If you’re lucky, eBay will provide you with enough information that you can figure out a price for your own goods.
If you come up dry you can either try pricing your item high and lower it when it doesn’t sell or consult an appraiser or expert who specializes in antiques if you need a more accurate assessment of its worth.
Finally, you might consider how much you are willing to pay for it yourself as this will help you decide what price to set when selling it online or elsewhere.
Remember, you’re not trying to find valuable items, you’re trying to find underpriced items.
What items are worth a lot of money?
The antiques that are worth the most money tend to fall into one of three categories:
- Exceptionally rare items. Items that are iconic or represent a specific time or achievement tend to be the most limited and command the highest prices on the market.
- Large or inherently expensive items. Large items such as antique furniture pieces typically have the most functional value and can be sold for consistently high prices.
- Items with innate value. Items that have value apart from being antique (such as gold jewelry) often just have their value amplified as they get older. Art typically falls into this category as well.

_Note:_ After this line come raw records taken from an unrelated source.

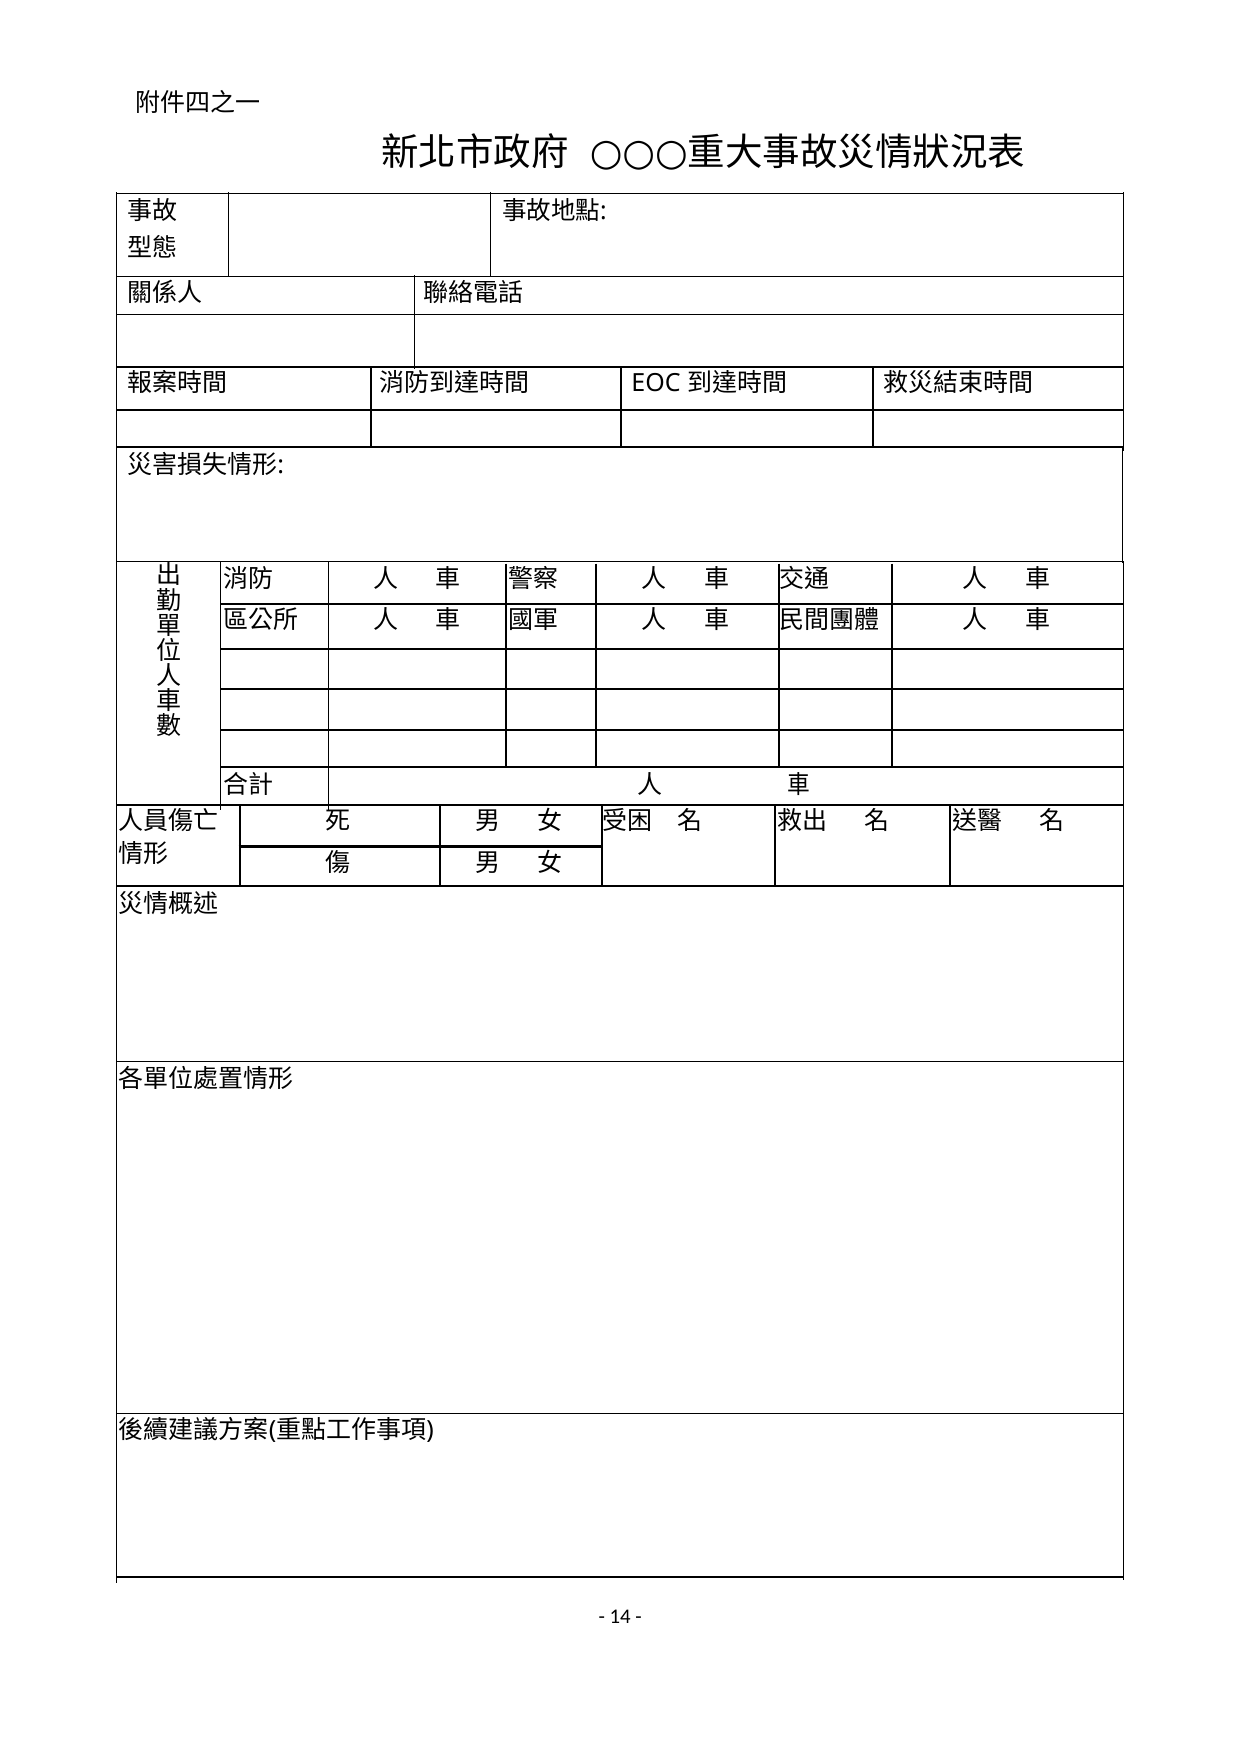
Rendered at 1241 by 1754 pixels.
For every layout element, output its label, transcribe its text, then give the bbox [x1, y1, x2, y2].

table_cell 民間團體 [780, 605, 891, 635]
table_cell [507, 635, 595, 647]
table_header 送醫 [951, 806, 1021, 856]
table_header EOC 到達時間 [622, 368, 872, 398]
table_cell [1006, 690, 1123, 729]
table_cell [893, 596, 1006, 603]
table_cell [417, 690, 505, 729]
table_cell [597, 650, 685, 687]
table_cell 區公所 [221, 605, 328, 635]
table_cell [329, 731, 335, 766]
table_cell [893, 650, 1006, 687]
table_cell [335, 731, 417, 766]
table_cell 人 [597, 605, 685, 635]
table_cell [622, 398, 872, 409]
table_cell 男 [441, 848, 519, 877]
text 人 [156, 664, 181, 689]
table_cell [221, 596, 328, 603]
table_header [340, 195, 490, 225]
table_header [329, 769, 456, 799]
table_header 救災結束時間 [874, 368, 1123, 398]
table_header [329, 564, 335, 596]
table_header 消防到達時間 [372, 368, 620, 398]
table_cell 女 [519, 848, 601, 877]
table_cell [117, 878, 239, 885]
table_cell [329, 635, 335, 647]
text [229, 233, 490, 263]
table_header 死 [241, 806, 439, 836]
text 災害損失情形: [127, 450, 1122, 479]
table_header 名 [1021, 806, 1123, 856]
table_header 名 [665, 806, 774, 856]
table_header 車 [417, 564, 505, 596]
text 車 [156, 689, 181, 714]
table_cell [441, 836, 519, 845]
table_cell [417, 731, 505, 766]
table_header 合計 [223, 769, 328, 799]
table_cell [846, 878, 949, 885]
table_header 人 [456, 769, 725, 799]
table_cell 車 [1006, 605, 1123, 635]
table_cell [507, 690, 595, 729]
table_header 報案時間 [117, 368, 370, 398]
table_cell [685, 690, 778, 729]
table_cell [685, 731, 778, 766]
table_cell [507, 731, 595, 766]
text 出 [156, 562, 181, 589]
table_cell [221, 650, 328, 687]
table_cell [329, 596, 335, 603]
table_cell [846, 856, 949, 877]
table_cell [685, 650, 778, 687]
table_cell [780, 650, 891, 687]
table_cell 傷 [241, 848, 439, 877]
table_cell 人 [893, 605, 1006, 635]
text [491, 233, 1123, 263]
table_cell [780, 635, 891, 647]
table_cell [372, 411, 620, 446]
table_cell [893, 635, 1006, 647]
table_cell [776, 856, 846, 877]
table_cell [951, 878, 1021, 885]
text 勤 [156, 589, 181, 614]
table_cell [603, 878, 664, 885]
table_cell [665, 856, 774, 877]
table_header 事故地點: [491, 195, 614, 225]
table_cell 人 [335, 605, 417, 635]
table_cell [874, 398, 1123, 409]
text 新北市政府 ○○○重大事故災情狀況表 [283, 129, 1123, 174]
table_cell [372, 398, 620, 409]
table_header 事故 [127, 195, 228, 225]
table_header 救出 [776, 806, 846, 856]
table_cell [417, 596, 505, 603]
text 各單位處置情形 [119, 1063, 1123, 1093]
table_cell [117, 398, 370, 409]
text 數 [156, 714, 181, 739]
table_cell [1006, 650, 1123, 687]
table_cell [1006, 731, 1123, 766]
table_cell [335, 635, 417, 647]
table_cell [329, 650, 335, 687]
table_cell [597, 635, 685, 647]
table_cell [1021, 856, 1123, 877]
table_header 人 [335, 564, 417, 596]
table_cell [622, 411, 872, 446]
table_cell [507, 650, 595, 687]
table_header 車 [725, 769, 812, 799]
table_header 交通 [780, 564, 891, 596]
table_cell [874, 411, 1123, 446]
text 位 [156, 639, 181, 664]
table_cell [329, 690, 335, 729]
table_cell 車 [685, 605, 778, 635]
table_header 受困 [603, 806, 664, 856]
table_cell [519, 836, 601, 845]
table_cell [221, 690, 328, 729]
table_cell [329, 605, 335, 635]
table_header 人 [893, 564, 1006, 596]
table_cell [519, 878, 601, 885]
table_cell 情形 [117, 836, 239, 877]
text 災情概述 [119, 888, 1123, 918]
table_cell [335, 690, 417, 729]
text 關係人 [127, 278, 414, 308]
table_cell [1021, 878, 1123, 885]
table_cell [241, 836, 439, 845]
text 型態 [127, 233, 228, 263]
table_cell [780, 690, 891, 729]
table_cell [1006, 596, 1123, 603]
table_cell [780, 731, 891, 766]
text 附件四之一 [135, 87, 1123, 117]
table_header 人員傷亡 [117, 806, 239, 836]
table_header 警察 [507, 564, 595, 596]
table_cell [221, 731, 328, 766]
table_cell [685, 635, 778, 647]
table_cell [507, 596, 595, 603]
table_cell [685, 596, 778, 603]
table_cell [597, 596, 685, 603]
table_cell [117, 411, 370, 446]
table_header 車 [1006, 564, 1123, 596]
table_cell [776, 878, 846, 885]
table_cell [417, 650, 505, 687]
text 後續建議方案(重點工作事項) [119, 1415, 1123, 1445]
table_cell [603, 856, 664, 877]
table_cell 車 [417, 605, 505, 635]
table_cell [951, 856, 1021, 877]
table_header 人 [597, 564, 685, 596]
table_cell [417, 635, 505, 647]
table_cell [335, 596, 417, 603]
table_cell [780, 596, 891, 603]
table_cell 國軍 [507, 605, 595, 635]
text - 14 - [117, 1603, 1123, 1629]
table_header 車 [685, 564, 778, 596]
table_cell [221, 635, 328, 647]
table_header [229, 195, 339, 225]
table_cell [441, 878, 519, 885]
table_cell [241, 878, 439, 885]
table_header 名 [846, 806, 949, 856]
text 聯絡電話 [415, 278, 1123, 308]
table_cell [597, 690, 685, 729]
table_cell [893, 731, 1006, 766]
table_cell [1006, 635, 1123, 647]
table_header 女 [519, 806, 601, 836]
table_cell [597, 731, 685, 766]
table_cell [665, 878, 774, 885]
table_cell [335, 650, 417, 687]
table_cell [893, 690, 1006, 729]
table_header 男 [441, 806, 519, 836]
table_header 消防 [221, 564, 328, 596]
text 單 [156, 614, 181, 639]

Where should I sell my antiques?
Where you sell your antiques really depends on what you have, how much of it you have, and whether you’re going to be buying items specifically to resell (which means that you’ll need to get a license, file taxes, etc.)
In general, I advise people to sell in two places: eBay and locally. For anything small or very valuable, putting it on eBay will give you access to the largest possible audience. For larger items (or if you only have a few things) then Craigslist or Facebook Marketplace are good options.
It probably doesn’t come as much of a surprise that there are literally hundreds of types of antiquest worth money.
The only way to know for sure whether an antique is valuable is to look up it. Flipping antiques might be intimidating at first (which is why most people never get started) but it gets easier with time and can be very profitable.
While we sell everything we can get our hands on, antiques remain a large part of our eBay inventory and we make several thousand dollars per month just selling other people’s “old crap” that they didn’t care about.
And there’s more money out there for anyone who can figure out the game! Good luck!